Department of Physics and Astronomy: Publications and Other Research
Document Type
Article
Date of this Version
November 2000
Abstract
Atomic processes in the presence of intense fields continue to attract a great deal of attention [1-3]. Key goals of research in this area are to increase the intensities and frequencies of coherent light produced in these processes. In two recent works [4,5] we have demonstrated theoretically the possibility of controlling intense laser-atom interaction processes by employing strong, but experimentally feasible, static electric or magnetic fields. Thus, in Ref. [4] we demonstrated how a strong static electric field may induce a high-energy plateau for scattered x-ray photons in laser-assisted, x-ray-atom scattering in which the incident x-rays were assumed to have an energy of 50 eV. The scattered x-rays were shown to have energies up to well over 200 eV, making such a process an attractive one for realizing coherent x-rays in the "water window" [between the K shell absorption edges of C (284 eV) and 0 (532 eV)], which would have important applications to imaging living biological structures by means of x-ray holography [6]. In Ref. [5], we demonstrated control of high-harmonic generation (HHG) by a linearly polarized laser field using a uniform static magnetic field parallel to the laser polarization.
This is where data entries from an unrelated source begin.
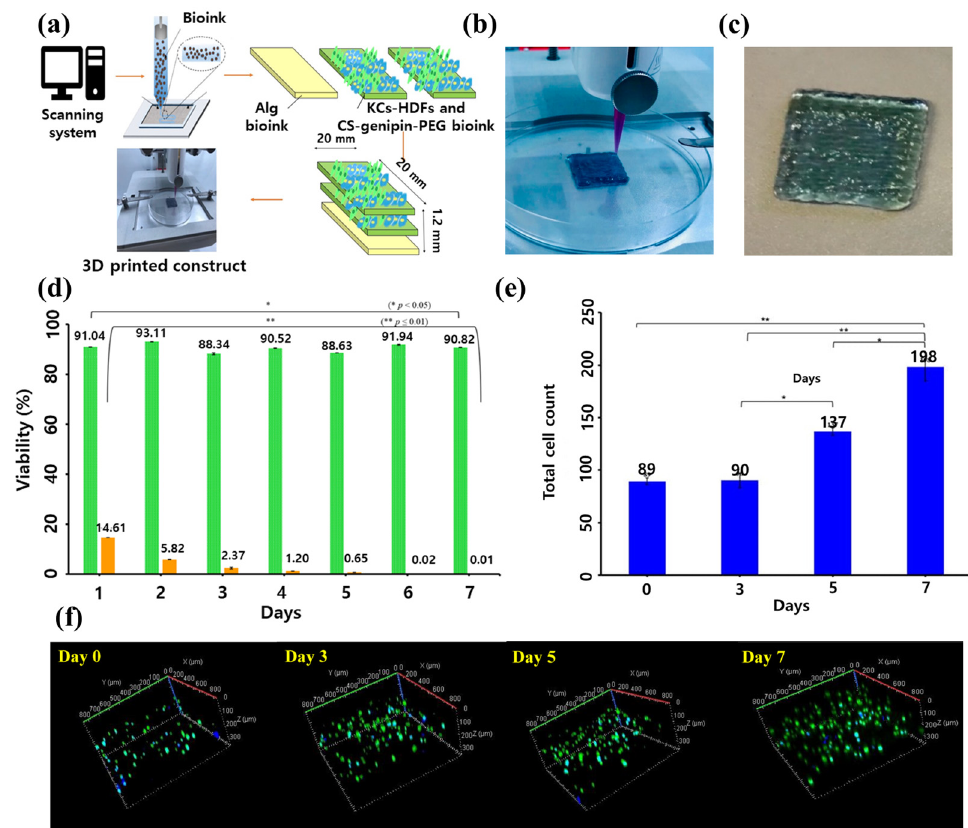
Figure 4. CS-genipin-PEG bioink laden with human KCs and HDFs for skin bioprinting. ( a ) Schematic diagram of the 3D printing process and the fabricated skin constructs. Digital image on ( b ) 3D printing process and ( c ) printed skin constructs. ( d ) MTT assay on the bioprinted skin constructs. The CS-genipin-PEG is green, and TritonX-100 (positive control) is orange. The cell viability was assessed by % of negative control (untreated). ( e ) Total cell count on the printed constructs during 7 days of culture and ( f ) 3D CLSM images. The asterisks (* and **) refer to significant differences (* = p < 0.05; ** = p ≤ 0.01). The data were reproduced from Ref [47]. Copyright 2020 MDPI.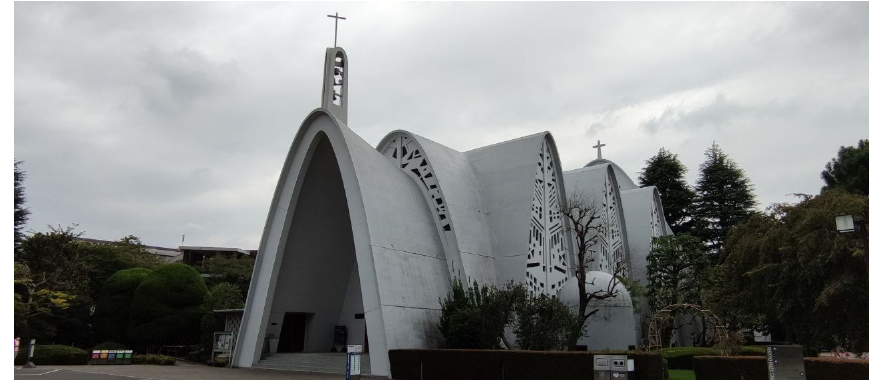
Figure 19. Parabolic forms in the Chapel of St. Paul at Rikkyo University, Japan.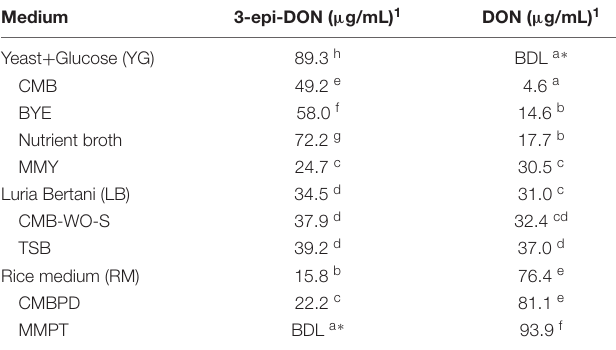
TABLE 3 | Residual DON and its bio-transformation products after culturing isolate 17-2-E-8 in different media preparations supplemented with 100 µ g/mL DON, at 28 ◦ C with continuous shaking at 200 rpm for 72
We predicted that particular values of the magnetic field can increase harmonic intensities by orders of magnitude. Our classical orbit calculations showed that these magnetic-field-induced intensity revivals occur when the return time for laserdriven motion of the electron back to the origin is a multiple of the cyclotron period for motion perpendicular to the laser polarization direction. We present here further results [7-9] on using strong electric and magnetic fields to control these two intense laser-atom processes.